- **WHAT YOU NEED TO DO**
Report each line in the listing below that contains the word "degrees", matching its case exactly.

- **DATA SUPPLIED**

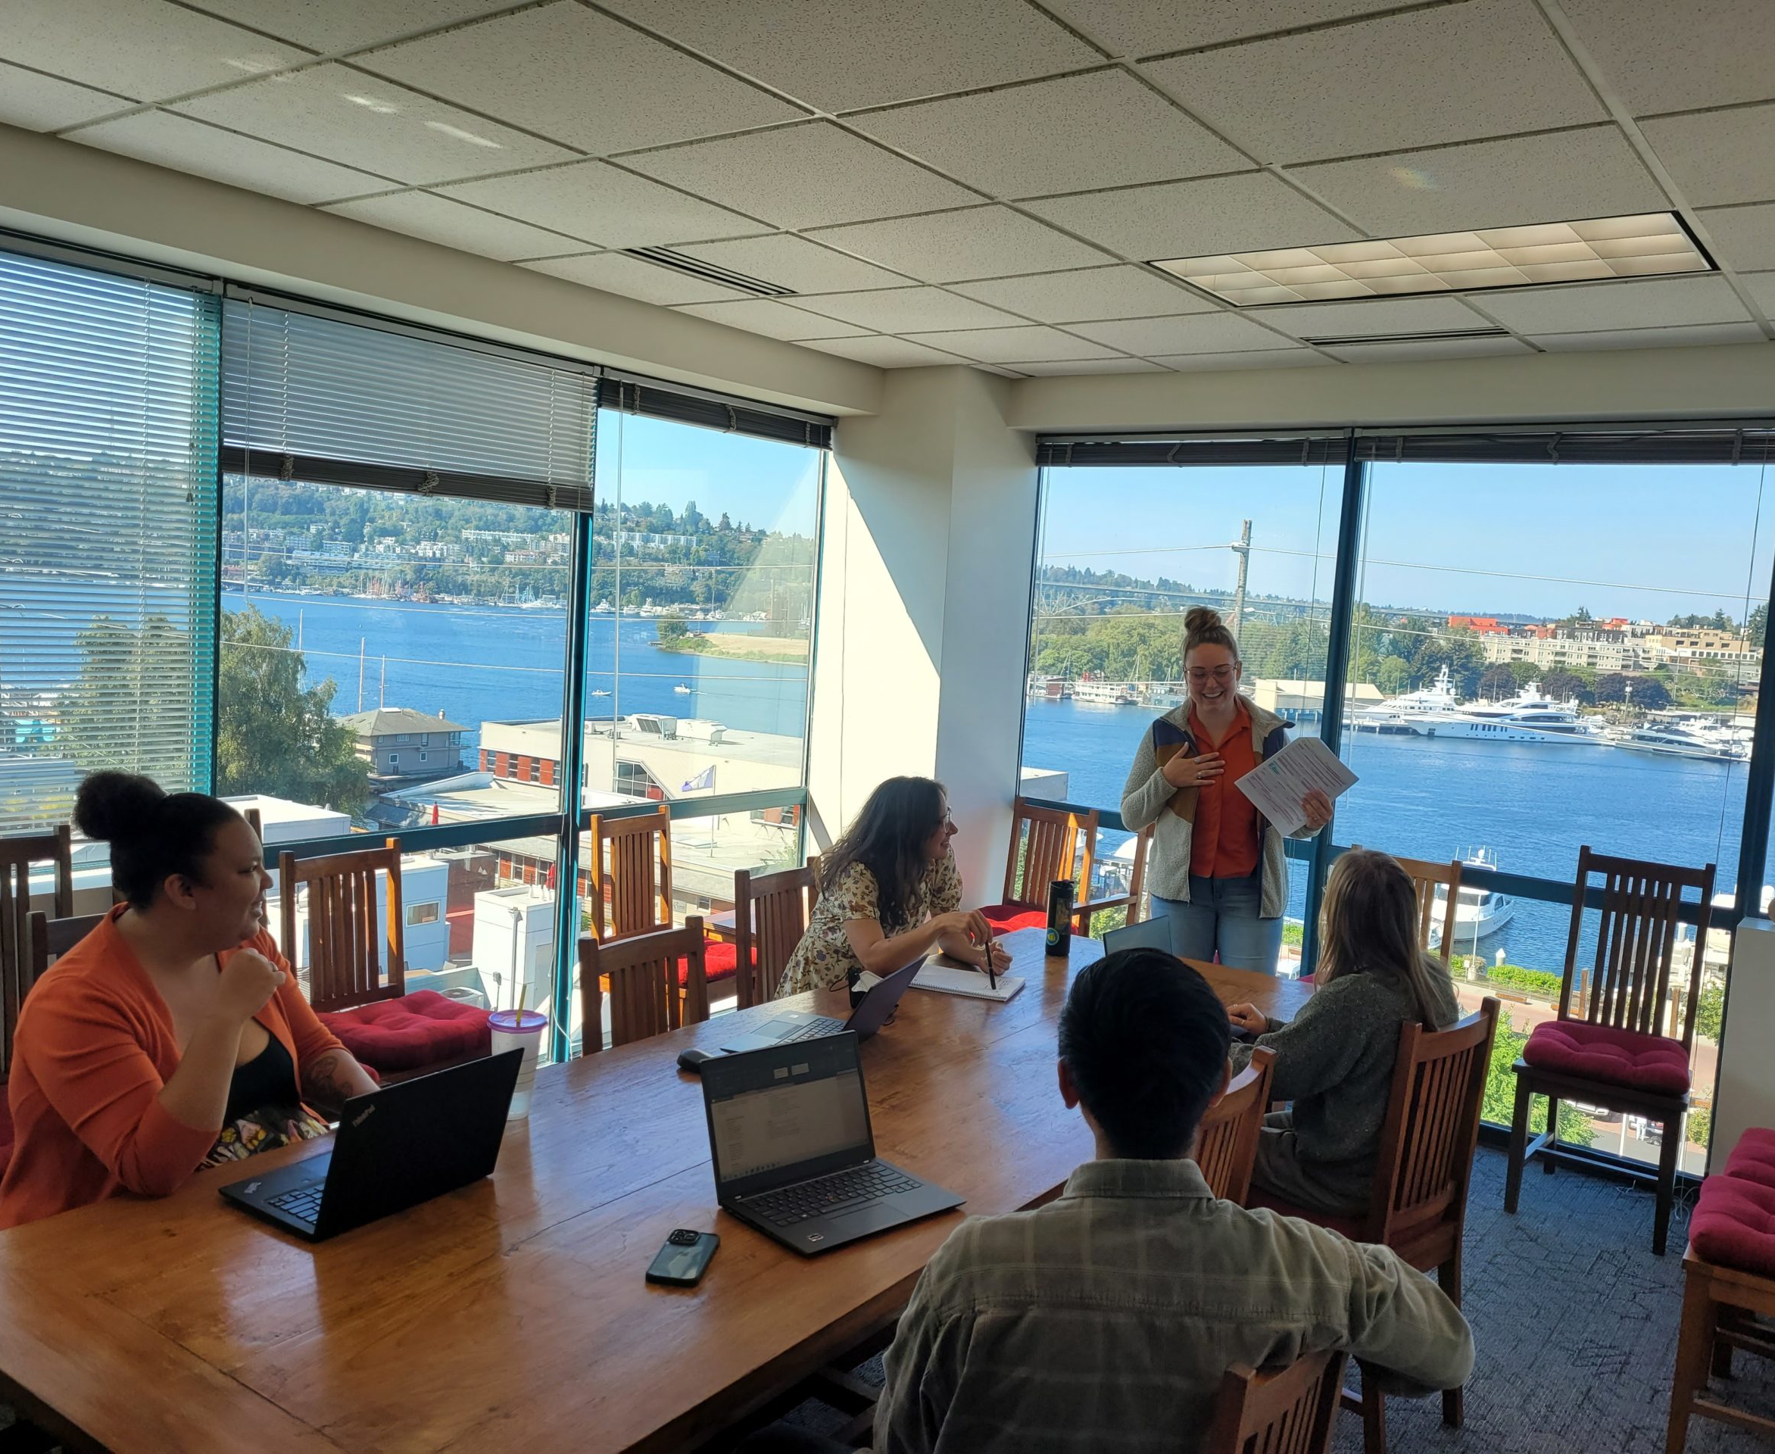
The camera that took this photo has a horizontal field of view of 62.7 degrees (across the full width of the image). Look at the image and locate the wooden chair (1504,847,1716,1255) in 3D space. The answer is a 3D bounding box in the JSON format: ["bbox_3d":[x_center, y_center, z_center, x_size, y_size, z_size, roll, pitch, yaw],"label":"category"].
...
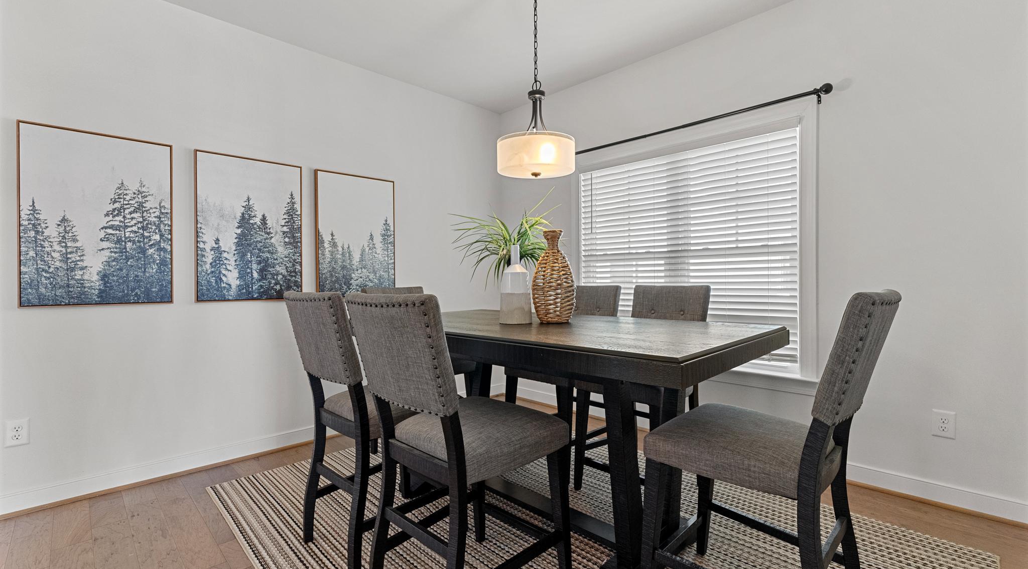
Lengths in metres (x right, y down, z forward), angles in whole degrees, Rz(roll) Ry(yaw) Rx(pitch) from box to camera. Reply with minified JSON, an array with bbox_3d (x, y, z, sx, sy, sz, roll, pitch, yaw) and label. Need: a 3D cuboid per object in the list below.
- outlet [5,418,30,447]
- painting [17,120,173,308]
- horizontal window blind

- **EXPECTED OUTPUT**
The camera that took this photo has a horizontal field of view of 62.7 degrees (across the full width of the image). Look at the image and locate the wooden chair (1504,847,1716,1255) in 3D space. The answer is a 3D bounding box in the JSON format: ["bbox_3d":[x_center, y_center, z_center, x_size, y_size, z_size, roll, pitch, yaw],"label":"category"].
Lengths in metres (x right, y down, z forward), angles in whole degrees, Rz(roll) Ry(yaw) Rx(pitch) from box to camera. Reply with minified JSON, an array with bbox_3d (x, y, z, sx, sy, sz, roll, pitch, yaw) and label. Need: a 3D cuboid per object in the list below.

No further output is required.